* _EXTRACTED DATA_:
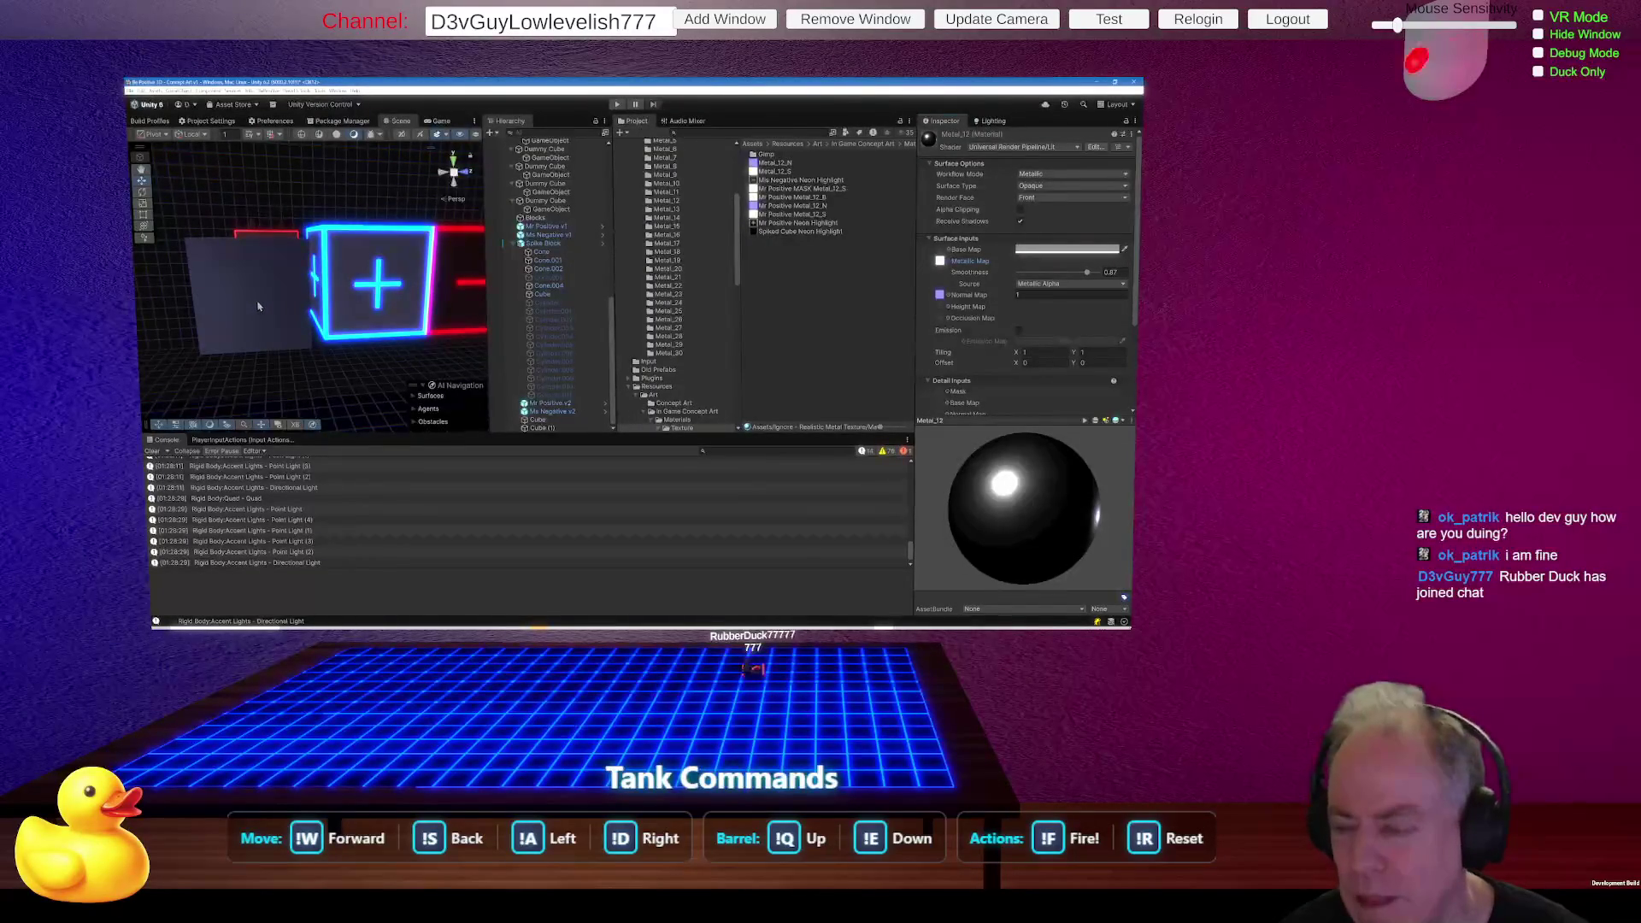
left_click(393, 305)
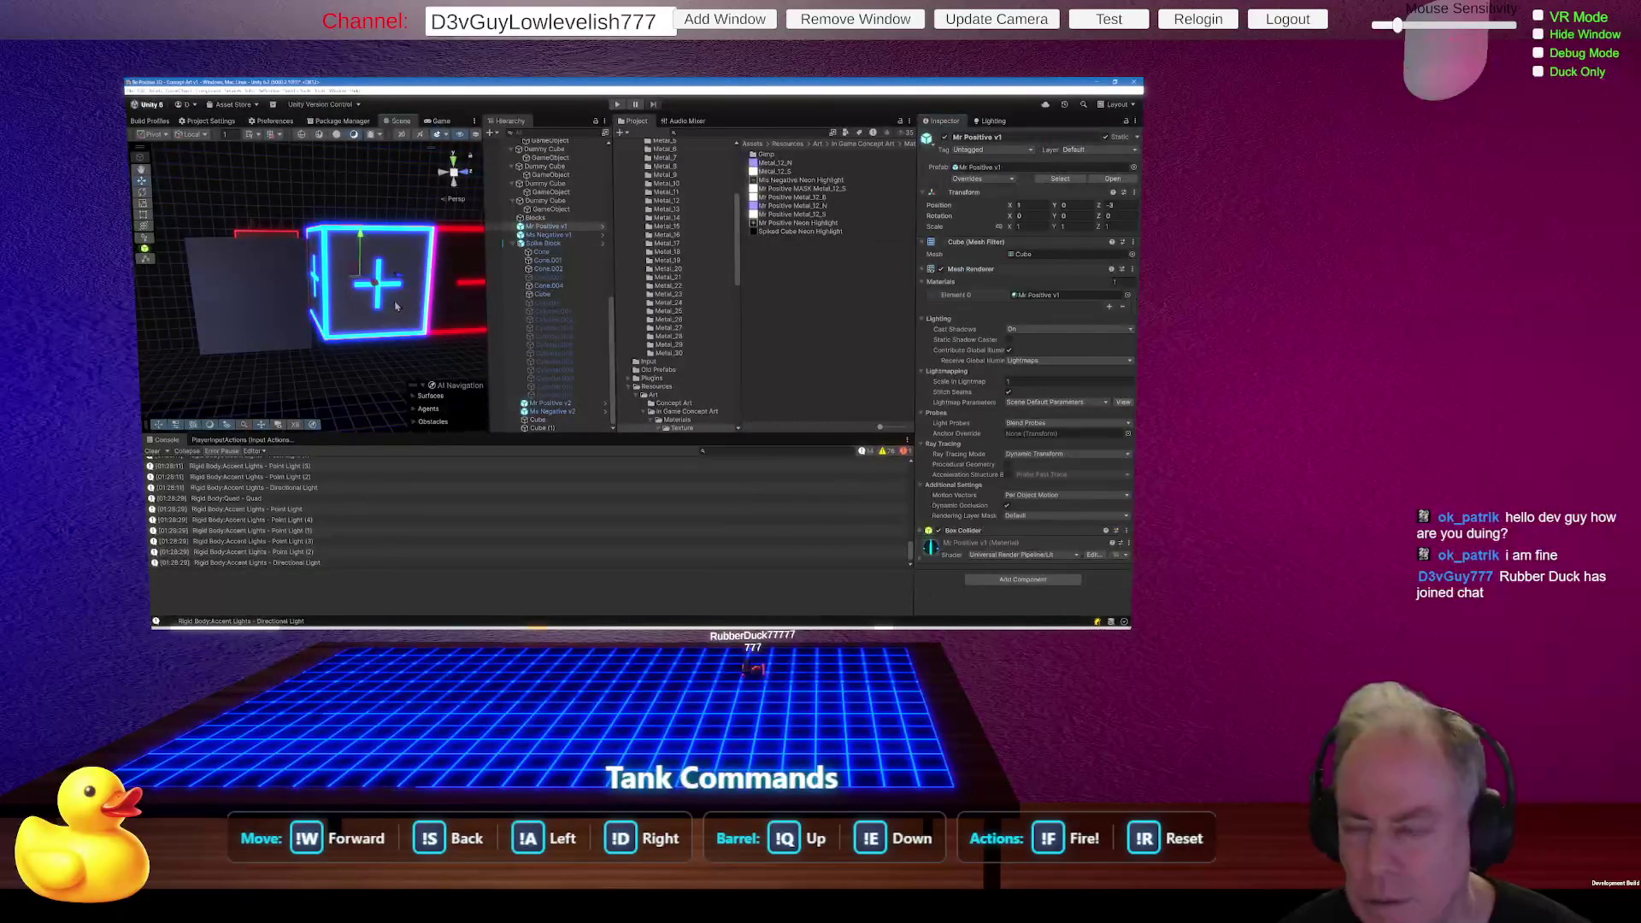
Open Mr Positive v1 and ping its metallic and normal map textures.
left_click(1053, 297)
==
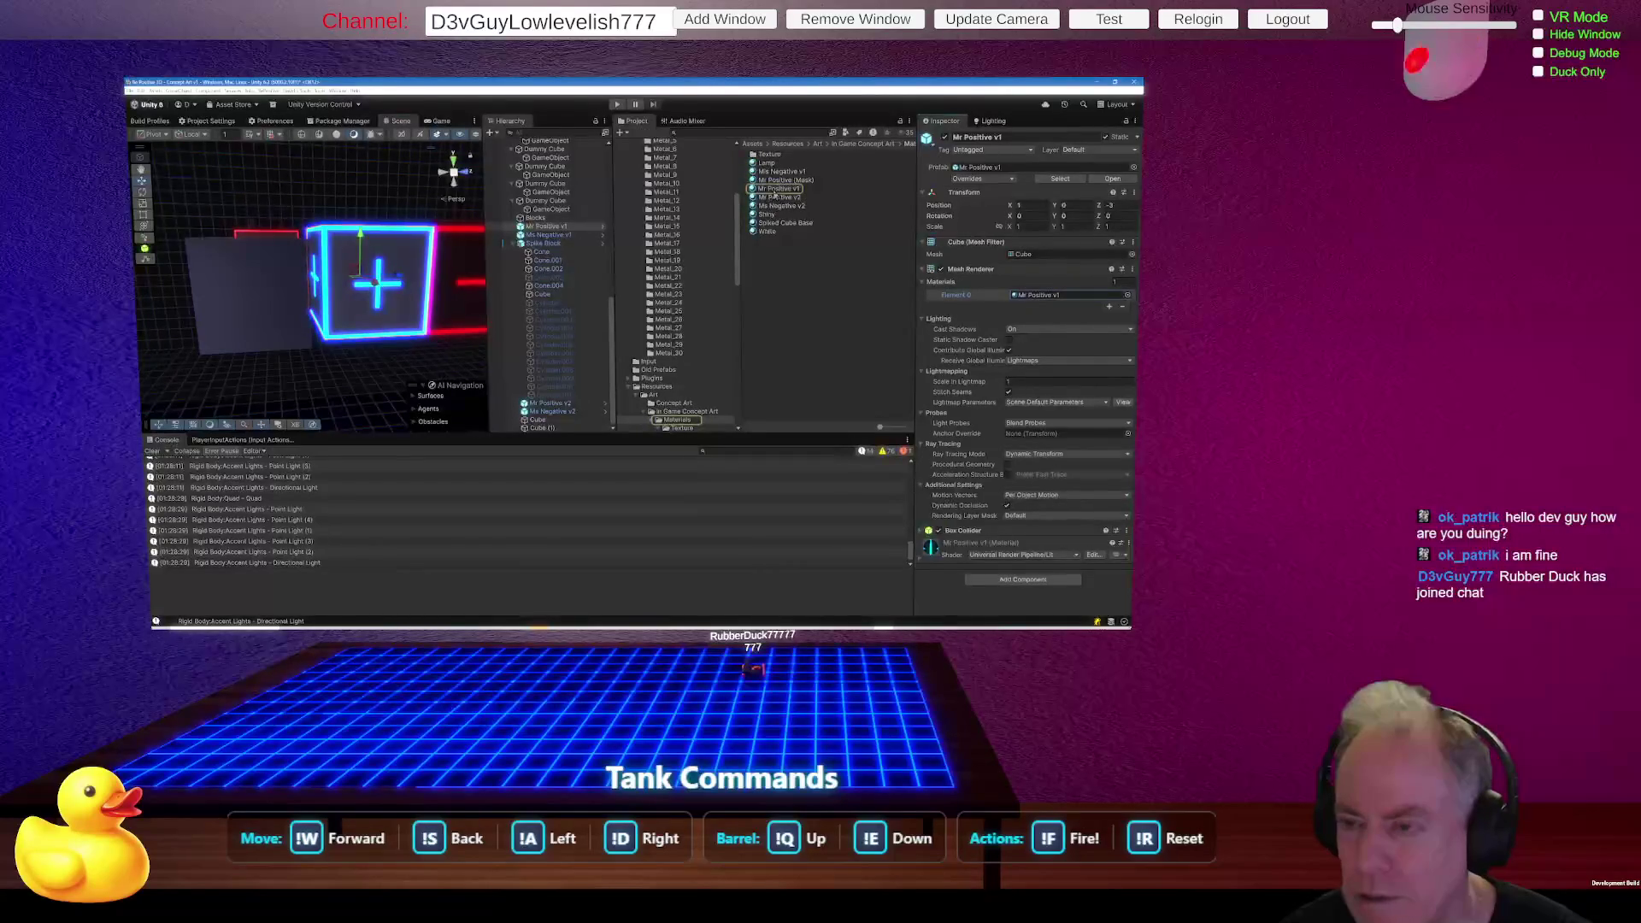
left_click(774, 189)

* _EXERCISE BRIEF_: Only one stretch of the records above is wanted: the lines between the one holding "Open Mr Positive" and the one holding "left_click(1053, 297)", inclusive, reproduced exactly.

* _RESPONSE BELOW_:
Open Mr Positive v1 and ping its metallic and normal map textures.
left_click(1053, 297)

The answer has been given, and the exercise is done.